* [Data excerpts]
---

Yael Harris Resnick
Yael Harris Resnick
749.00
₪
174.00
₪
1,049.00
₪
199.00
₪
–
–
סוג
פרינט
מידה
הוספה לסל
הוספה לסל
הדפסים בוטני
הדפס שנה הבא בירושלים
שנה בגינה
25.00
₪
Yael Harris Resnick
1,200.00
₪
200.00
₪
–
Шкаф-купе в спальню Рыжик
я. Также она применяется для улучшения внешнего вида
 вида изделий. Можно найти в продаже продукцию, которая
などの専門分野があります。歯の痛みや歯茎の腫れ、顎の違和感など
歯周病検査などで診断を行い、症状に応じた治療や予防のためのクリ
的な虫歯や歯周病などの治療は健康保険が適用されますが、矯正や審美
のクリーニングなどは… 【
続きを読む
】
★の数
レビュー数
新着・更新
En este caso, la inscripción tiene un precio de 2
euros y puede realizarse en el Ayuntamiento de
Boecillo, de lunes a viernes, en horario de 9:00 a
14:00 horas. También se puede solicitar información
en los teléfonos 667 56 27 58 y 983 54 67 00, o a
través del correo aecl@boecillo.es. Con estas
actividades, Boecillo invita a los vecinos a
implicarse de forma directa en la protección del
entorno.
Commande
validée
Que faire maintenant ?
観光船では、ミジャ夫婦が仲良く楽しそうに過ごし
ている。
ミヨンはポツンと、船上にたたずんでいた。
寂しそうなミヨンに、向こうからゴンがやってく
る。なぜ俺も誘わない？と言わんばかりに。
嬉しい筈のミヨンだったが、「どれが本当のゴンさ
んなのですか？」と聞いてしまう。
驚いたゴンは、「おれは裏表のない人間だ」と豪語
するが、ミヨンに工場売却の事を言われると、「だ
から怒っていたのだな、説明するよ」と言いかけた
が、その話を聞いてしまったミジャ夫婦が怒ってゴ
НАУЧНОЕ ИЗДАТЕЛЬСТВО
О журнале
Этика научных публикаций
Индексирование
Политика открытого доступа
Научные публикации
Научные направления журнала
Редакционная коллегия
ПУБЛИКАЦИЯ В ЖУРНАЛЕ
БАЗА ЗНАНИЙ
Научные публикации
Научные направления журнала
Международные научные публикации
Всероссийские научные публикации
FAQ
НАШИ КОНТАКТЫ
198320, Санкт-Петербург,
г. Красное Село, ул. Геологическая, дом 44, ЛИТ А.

---

* [Exercise brief] Reproduce the entries above character for character, from their first line through the line containing "Шкаф-купе в спальню Рыжик", including that line.

* [Solved problem]
Yael Harris Resnick
Yael Harris Resnick
749.00
₪
174.00
₪
1,049.00
₪
199.00
₪
–
–
סוג
פרינט
מידה
הוספה לסל
הוספה לסל
הדפסים בוטני
הדפס שנה הבא בירושלים
שנה בגינה
25.00
₪
Yael Harris Resnick
1,200.00
₪
200.00
₪
–
Шкаф-купе в спальню Рыжик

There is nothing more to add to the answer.